A SIZ designation could add a default ‘yes’ to consents for complying housing development within the zone, reducing consent risk for developers. The designation could also trigger automatic activation of fiscal tools such as targeted rates on land value within the catchment, Infrastructure Funding and Financing Act levy authority, and come with a longer term government commitment to fund enabling infrastructure. At the point of SIZ designation, government should commit to an enabling infrastructure assessment for each zone and a funded programme to address the constraints identified.

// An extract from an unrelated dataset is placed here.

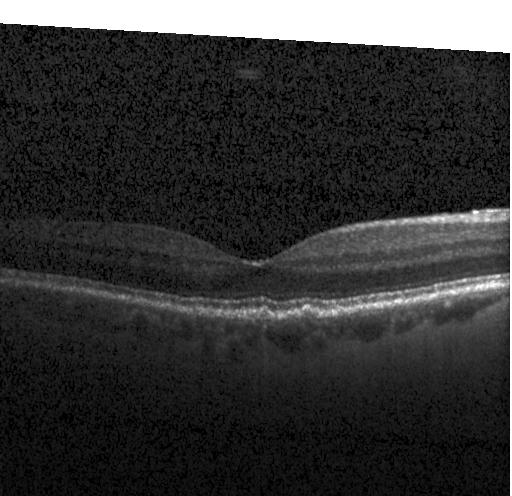

The scan shows drusen.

Government should facilitate the establishment of pilot UDCs at three to four priority precincts. Similar to the approach that has been used in the UK, the Urban Development Corporations proposed here would hold statutory powers to assemble land, dedicated capital to invest, a clear mandate to deliver within a defined geography, and political insulation from short-term decision-making. A UDC should include a joint board with central government, local council, and mana whenua representation as core features, and mandatory affordable housing requirements built into the joint venture agreement.

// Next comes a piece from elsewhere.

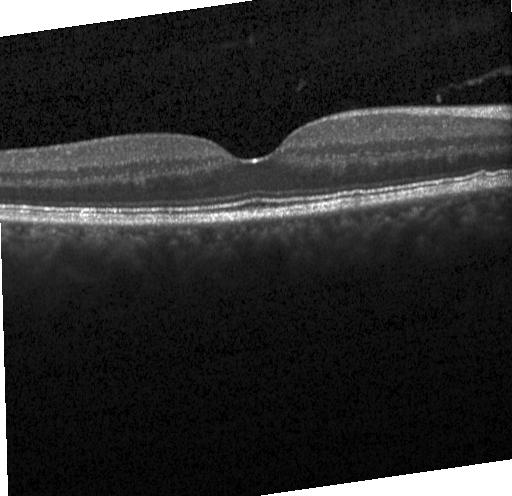

OCT B-scan — Diagnosis: no choroidal neovascularization, no diabetic macular edema, and no drusen.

The government is already moving to enable value capture from developments adjacent to public infrastructure investment. The Auckland City Deal proposes a Crown uplift tool for Western Line stations. Government should continue this work, building on the Auckland City Deal model to develop a nationwide value capture regime that can be applied at scale. Once developed, it should become a standard model for public investment in transit-adjacent development, avoiding bespoke arrangements for each station or corridor.
Government should direct NIFFCo to apply its Greenfield Model to brownfield transit-oriented development, creating a parallel financing track for IFF Act Special Purpose Vehicles operating within designated Station Investment Zones. Urban development corporations working in a Station Investment Zone should have automatic access to NIFFCo’s advisory services, investor relationships and PPP transaction management.
Government should commission a comprehensive stocktake of Crown and council land holdings in all priority rapid transit catchments, looking at development value rather than book value. KiwiRail, Auckland Transport, NZTA, Kāinga Ora and council property portfolios all hold land in station catchments. This land needs to be valued accurately as a development asset to establish the scale of the opportunity and the sequencing of urban development corporation programmes.
Government should commission a review of NZTA’s Monetised Benefits and Costs Manual and the Treasury’s Better Business Case framework, with specific attention to the treatment of land value uplift, housing supply enablement, agglomeration benefits and fiscal returns in public transport investment cases. The UK’s ongoing Green Book review (2025–26) provides a relevant international precedent for this work.